Gesundheitskompetenz
Patienten überfordert?
Spezialisierung, Regulation, technologische Innovation – das deutsche Gesundheitssystem ist hochkomplex. Experten mahnen zu mehr Patientenorientierung.
Veröffentlicht:MÜNCHEN. Das deutsche Gesundheitssystem gilt weltweit als eines der besten. Auch Dr. Sebastian Schmidt-Kaehler attestierte ihm jüngst beim Kongress der Stiftung Münch in München eine hohe Spezialisierung, gute Einrichtungsdichte sowie kostenlosen Zugang. Er ist Geschäftsführer der auf Patientenkommunikation spezialisierten Patientenprojekte GmbH. Allerdings müssten Experten mehr darauf achten, dass Patienten das hochkomplexe Angebot auch nutzen könnten. Nicht nur entwickle sich das Wissen zu Medizin und Gesundheit ständig weiter. Auch die Fülle rechtlicher und organisatorischer Anforderungen, Regeln und Möglichkeiten verlange dem Nutzer einiges ab. Patienten müssten die für sie geeigneten Angebote finden, einschätzen und nutzen können. Oft müssten sie unmittelbar mit Leistungserbringern und Kostenträgern kommunizieren. Gerade wenn es Probleme gebe, müssten sie wissen, wie sie ihre Rechte durchsetzen können. Welche Irrwege Patienten im Extremfall erleben, beschrieb Schmidt-Kaehler am Beispiel einer Frau aus Kasachstan. Innerhalb eines Jahres habe sie 35 Ärzte aufgesucht und 20 unterschiedliche Medikamente bekommen.

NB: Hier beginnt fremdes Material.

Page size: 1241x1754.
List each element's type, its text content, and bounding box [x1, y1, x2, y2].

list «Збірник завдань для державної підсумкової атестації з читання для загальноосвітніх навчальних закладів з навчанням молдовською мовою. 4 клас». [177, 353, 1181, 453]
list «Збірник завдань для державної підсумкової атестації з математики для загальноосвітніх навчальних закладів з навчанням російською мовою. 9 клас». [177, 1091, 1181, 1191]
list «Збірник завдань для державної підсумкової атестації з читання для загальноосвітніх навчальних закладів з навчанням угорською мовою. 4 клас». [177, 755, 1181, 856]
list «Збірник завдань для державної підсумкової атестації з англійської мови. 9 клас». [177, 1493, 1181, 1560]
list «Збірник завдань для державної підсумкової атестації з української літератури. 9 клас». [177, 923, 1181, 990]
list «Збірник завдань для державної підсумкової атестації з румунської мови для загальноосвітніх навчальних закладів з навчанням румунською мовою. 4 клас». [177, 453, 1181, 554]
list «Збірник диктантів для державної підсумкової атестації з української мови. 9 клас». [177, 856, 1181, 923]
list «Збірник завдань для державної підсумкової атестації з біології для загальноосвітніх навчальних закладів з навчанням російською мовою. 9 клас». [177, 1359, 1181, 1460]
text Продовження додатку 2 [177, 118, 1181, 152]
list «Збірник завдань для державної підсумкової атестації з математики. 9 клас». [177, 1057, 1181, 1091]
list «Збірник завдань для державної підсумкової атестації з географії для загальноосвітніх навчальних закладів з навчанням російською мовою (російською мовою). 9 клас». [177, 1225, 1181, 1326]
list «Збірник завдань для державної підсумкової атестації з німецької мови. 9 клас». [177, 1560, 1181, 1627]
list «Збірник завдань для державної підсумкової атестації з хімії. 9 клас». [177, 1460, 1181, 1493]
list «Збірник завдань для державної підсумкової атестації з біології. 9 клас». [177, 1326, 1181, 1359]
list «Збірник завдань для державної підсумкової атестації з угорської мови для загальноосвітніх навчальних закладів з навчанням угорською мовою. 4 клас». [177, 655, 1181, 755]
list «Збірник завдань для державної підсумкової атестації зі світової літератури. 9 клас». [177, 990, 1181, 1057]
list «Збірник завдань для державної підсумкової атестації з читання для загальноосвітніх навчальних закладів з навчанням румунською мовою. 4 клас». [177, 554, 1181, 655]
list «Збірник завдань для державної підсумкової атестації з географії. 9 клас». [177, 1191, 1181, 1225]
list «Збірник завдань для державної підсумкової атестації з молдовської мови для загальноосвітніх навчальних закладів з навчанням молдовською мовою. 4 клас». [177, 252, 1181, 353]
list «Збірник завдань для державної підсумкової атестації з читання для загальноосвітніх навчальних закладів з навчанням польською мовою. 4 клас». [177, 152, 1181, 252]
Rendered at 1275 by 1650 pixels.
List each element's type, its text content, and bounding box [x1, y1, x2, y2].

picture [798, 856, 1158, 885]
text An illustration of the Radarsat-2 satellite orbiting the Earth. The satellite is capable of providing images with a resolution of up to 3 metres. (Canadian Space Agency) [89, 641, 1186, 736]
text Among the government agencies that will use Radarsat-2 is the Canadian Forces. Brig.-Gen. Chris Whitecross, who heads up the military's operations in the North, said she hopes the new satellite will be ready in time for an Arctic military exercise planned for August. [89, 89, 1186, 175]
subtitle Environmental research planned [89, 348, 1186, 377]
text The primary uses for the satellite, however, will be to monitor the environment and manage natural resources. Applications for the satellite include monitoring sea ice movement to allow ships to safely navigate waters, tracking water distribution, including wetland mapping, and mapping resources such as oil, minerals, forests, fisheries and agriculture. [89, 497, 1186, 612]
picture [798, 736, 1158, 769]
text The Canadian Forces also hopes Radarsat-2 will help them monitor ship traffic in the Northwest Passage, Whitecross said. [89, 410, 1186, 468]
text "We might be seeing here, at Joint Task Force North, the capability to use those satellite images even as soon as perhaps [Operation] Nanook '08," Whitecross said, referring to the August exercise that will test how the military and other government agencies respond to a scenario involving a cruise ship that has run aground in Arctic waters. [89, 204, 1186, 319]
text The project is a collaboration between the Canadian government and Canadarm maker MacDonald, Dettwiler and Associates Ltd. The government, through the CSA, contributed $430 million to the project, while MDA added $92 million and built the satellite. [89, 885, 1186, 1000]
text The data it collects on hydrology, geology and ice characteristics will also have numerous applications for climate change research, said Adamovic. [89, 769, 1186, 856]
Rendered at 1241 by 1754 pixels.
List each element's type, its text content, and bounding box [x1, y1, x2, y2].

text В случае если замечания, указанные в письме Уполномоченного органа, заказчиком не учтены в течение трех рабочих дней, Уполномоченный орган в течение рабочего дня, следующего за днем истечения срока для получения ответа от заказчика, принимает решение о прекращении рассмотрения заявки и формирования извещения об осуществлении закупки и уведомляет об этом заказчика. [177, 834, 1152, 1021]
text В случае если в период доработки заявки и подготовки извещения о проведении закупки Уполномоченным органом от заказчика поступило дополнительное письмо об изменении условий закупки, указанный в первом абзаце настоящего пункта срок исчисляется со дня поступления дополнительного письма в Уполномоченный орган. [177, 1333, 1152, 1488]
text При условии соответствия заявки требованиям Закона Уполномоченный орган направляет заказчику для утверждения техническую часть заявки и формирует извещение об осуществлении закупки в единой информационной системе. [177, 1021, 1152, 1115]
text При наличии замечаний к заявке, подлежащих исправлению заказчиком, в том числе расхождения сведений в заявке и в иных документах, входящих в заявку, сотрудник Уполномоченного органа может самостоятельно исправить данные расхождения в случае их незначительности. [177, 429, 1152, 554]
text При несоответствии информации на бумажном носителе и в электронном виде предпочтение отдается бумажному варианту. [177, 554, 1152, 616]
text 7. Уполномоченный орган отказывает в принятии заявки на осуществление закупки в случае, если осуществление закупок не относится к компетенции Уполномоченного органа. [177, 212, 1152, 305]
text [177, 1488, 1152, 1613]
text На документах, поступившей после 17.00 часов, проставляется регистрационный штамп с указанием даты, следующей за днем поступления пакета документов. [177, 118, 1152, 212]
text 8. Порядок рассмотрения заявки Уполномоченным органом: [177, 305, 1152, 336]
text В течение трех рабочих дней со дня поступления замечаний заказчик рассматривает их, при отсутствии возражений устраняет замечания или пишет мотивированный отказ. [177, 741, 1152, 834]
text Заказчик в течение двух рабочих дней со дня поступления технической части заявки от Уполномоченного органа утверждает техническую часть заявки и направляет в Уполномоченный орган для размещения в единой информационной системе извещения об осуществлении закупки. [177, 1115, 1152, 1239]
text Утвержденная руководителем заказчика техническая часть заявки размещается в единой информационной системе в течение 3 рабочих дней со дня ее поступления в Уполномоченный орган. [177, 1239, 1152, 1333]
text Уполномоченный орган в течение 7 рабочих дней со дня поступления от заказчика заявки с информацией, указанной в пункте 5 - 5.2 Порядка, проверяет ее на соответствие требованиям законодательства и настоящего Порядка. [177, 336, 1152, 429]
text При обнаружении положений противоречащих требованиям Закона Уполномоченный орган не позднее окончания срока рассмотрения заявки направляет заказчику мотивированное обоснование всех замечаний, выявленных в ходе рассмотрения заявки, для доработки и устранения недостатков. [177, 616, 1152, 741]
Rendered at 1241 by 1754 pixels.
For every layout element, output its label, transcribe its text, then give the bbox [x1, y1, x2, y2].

Mehr denn je verlange die Komplexität der Angebote eine hohe Gesundheitskompetenz (Health Literacy). Studien wiesen darauf hin, dass diese ein wichtiger Faktor für gute Behandlungsergebnisse sei, mehr als Bildung, Arbeitssituation oder Einkommen. Gesundheitskompetenz ist damit für das individuelle Wohlergehen wichtig, zugleich für Ressourcenschonung.
Deutschland im Mittelfeld
Deutschland sei einer aktuellen Studie zufolge aber gerade mal im internationalen Mittelfeld. Mehr als die Hälfte der Teilnehmer hätten eine als problematisch bis inadäquat eingeschätzte Gesundheitskompetenz gezeigt. Es gebe also noch reichlich Verbesserungsbedarf, so Schmidt-Kaehler. Zugleich forderten Demokratisierung, Individualisierung und Optionsvielfalt mehr als früher den mündigen Patienten. Im Einzelfall könne das zur "Entscheidungszumutung" führen, gerade bei schweren Krankheiten und Eingriffen. "Patienten dürfen immer mehr Entscheidungen treffen", sagte Schmidt-Kaehler. "Sie müssen es aber auch." Die Verantwortung für die sinnvolle Nutzung des Gesundheitssystems ließe sich aber nicht nur beim Patienten abladen. Auch auf der Angebotsseite gebe es viel Verbesserungsbedarf. Schmidt-Kaehler rückte Zugang, Verständlichkeit und Transparenz in den Vordergrund.
Kommunikation der Ärzte im Blick
Es sei Aufgabe aller im Gesundheitswesen, sich mehr an den Patienten zu orientieren. Das gelte etwa für die Kommunikation der Ärzte. Wie sie ihre Patienten informieren und beraten, sei essenziell. Zudem ließen sich durch etwas mehr Struktur die konkreten Kontakte effizienter gestalten. Schon eine Voraberhebung mit wenigen, schlichten Fragen nach dem Gesundheitsproblem könne dabei helfen. Solche Ansätze seien beispielsweise in den USA längst verbreitet.
Gleichermaßen gebe es aber auch Forderungen an die Verwaltung. Strukturen sollten transparenter und verständlicher werden. Schmidt-Kaehler betonte den Stellenwert vernetzter Versorgungsstellen. Nur zentral gesteuert könne Health Care Usability nicht erreicht werden. Luft nach oben gebe es reichlich. "Wir bräuchten im deutschen Gesundheitswesen eine große Aufräumaktion in Sachen Verständlichkeit." Nicht zuletzt böten auch digitale Mittel weit mehr Potenzial als bisher genutzt werde. Sie könnten zu besserer Vernetzung und Versorgungsforschung beitragen und sollten integrierter Bestandteil des Gesundheitssystems werden.